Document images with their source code
========================

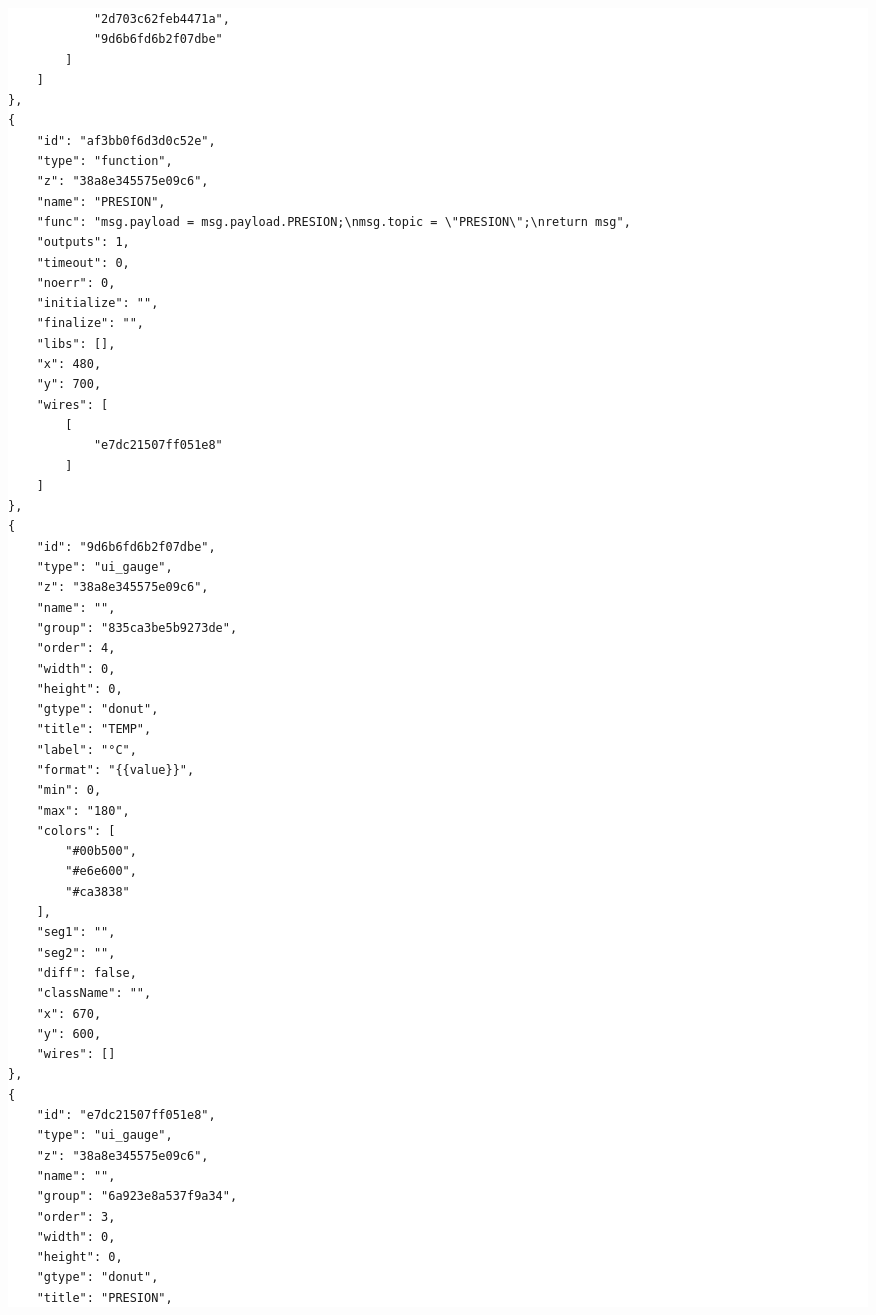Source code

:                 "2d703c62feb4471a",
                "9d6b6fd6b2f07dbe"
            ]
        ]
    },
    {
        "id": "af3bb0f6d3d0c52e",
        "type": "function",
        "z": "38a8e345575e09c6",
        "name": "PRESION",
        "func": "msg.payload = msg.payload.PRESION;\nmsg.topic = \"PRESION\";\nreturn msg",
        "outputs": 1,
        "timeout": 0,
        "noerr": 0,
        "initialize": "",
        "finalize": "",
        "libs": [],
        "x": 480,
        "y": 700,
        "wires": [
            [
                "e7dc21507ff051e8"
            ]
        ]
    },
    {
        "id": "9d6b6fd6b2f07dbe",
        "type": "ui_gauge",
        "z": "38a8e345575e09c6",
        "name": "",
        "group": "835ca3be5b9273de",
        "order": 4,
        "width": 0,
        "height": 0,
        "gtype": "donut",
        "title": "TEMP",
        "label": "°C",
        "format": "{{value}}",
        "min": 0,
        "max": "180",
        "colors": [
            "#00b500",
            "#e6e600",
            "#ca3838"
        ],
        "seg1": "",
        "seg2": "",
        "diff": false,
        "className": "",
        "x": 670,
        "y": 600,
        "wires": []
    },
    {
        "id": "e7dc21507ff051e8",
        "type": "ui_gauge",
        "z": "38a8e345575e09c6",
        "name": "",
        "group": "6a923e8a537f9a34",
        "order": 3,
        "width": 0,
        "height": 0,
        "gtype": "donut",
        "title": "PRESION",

========================

• **INSTRUCTION**
Give back the source text of every item above verbatim, line for line, and leave the pictures out of your answer.

• **FINAL ANSWER**
Source code

:                 "2d703c62feb4471a",
                "9d6b6fd6b2f07dbe"
            ]
        ]
    },
    {
        "id": "af3bb0f6d3d0c52e",
        "type": "function",
        "z": "38a8e345575e09c6",
        "name": "PRESION",
        "func": "msg.payload = msg.payload.PRESION;\nmsg.topic = \"PRESION\";\nreturn msg",
        "outputs": 1,
        "timeout": 0,
        "noerr": 0,
        "initialize": "",
        "finalize": "",
        "libs": [],
        "x": 480,
        "y": 700,
        "wires": [
            [
                "e7dc21507ff051e8"
            ]
        ]
    },
    {
        "id": "9d6b6fd6b2f07dbe",
        "type": "ui_gauge",
        "z": "38a8e345575e09c6",
        "name": "",
        "group": "835ca3be5b9273de",
        "order": 4,
        "width": 0,
        "height": 0,
        "gtype": "donut",
        "title": "TEMP",
        "label": "°C",
        "format": "{{value}}",
        "min": 0,
        "max": "180",
        "colors": [
            "#00b500",
            "#e6e600",
            "#ca3838"
        ],
        "seg1": "",
        "seg2": "",
        "diff": false,
        "className": "",
        "x": 670,
        "y": 600,
        "wires": []
    },
    {
        "id": "e7dc21507ff051e8",
        "type": "ui_gauge",
        "z": "38a8e345575e09c6",
        "name": "",
        "group": "6a923e8a537f9a34",
        "order": 3,
        "width": 0,
        "height": 0,
        "gtype": "donut",
        "title": "PRESION",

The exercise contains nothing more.